● **Activity**
Check each line of the material, and show the ones that include the word "ratings".

[Information given — start]

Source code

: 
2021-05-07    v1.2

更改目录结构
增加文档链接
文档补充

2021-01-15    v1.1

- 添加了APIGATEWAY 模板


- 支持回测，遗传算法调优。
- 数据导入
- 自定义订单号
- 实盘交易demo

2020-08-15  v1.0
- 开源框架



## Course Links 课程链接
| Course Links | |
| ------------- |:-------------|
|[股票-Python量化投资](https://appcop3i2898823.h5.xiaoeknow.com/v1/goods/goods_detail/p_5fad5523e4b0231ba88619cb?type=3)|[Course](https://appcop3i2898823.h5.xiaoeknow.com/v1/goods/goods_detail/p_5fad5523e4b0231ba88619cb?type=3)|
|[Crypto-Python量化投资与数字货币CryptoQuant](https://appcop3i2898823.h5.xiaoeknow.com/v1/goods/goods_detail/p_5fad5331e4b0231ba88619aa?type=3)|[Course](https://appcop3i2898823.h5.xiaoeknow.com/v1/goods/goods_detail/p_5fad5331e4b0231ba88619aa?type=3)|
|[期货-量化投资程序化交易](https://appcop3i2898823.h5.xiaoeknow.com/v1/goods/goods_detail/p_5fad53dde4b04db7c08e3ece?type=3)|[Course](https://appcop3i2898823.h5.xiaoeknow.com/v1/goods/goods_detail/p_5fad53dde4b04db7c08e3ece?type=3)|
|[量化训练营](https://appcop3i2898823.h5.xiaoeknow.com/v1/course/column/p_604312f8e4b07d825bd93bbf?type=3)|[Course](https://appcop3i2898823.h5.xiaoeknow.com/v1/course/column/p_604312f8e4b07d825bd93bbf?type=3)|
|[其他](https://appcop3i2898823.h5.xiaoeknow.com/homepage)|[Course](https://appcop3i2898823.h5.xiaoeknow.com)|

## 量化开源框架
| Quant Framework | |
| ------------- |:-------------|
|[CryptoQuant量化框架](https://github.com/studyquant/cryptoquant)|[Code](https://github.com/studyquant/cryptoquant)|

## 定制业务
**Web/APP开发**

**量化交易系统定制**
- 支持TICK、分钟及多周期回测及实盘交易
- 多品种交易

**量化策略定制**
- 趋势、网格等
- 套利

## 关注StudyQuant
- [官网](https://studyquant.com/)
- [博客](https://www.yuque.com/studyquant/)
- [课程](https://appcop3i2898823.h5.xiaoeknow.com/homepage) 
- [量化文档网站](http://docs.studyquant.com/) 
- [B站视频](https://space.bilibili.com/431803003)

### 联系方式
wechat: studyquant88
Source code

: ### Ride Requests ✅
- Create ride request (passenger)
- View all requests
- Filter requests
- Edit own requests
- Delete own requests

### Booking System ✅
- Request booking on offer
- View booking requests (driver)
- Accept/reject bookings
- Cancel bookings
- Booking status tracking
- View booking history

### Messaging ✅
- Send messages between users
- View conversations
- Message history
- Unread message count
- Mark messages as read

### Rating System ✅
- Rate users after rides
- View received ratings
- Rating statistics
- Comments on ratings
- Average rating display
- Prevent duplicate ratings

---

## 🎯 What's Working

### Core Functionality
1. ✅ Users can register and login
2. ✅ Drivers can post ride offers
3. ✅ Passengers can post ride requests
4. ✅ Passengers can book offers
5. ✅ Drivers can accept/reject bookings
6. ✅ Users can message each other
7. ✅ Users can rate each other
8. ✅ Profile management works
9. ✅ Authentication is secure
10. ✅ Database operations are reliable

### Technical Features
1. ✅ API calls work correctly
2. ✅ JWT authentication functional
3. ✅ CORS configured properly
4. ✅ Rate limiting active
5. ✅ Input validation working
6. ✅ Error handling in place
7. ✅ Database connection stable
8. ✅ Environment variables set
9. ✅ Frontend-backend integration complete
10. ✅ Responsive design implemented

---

[Information given — finish]

● **Exercise result**
- View received ratings
- Comments on ratings
- Prevent duplicate ratings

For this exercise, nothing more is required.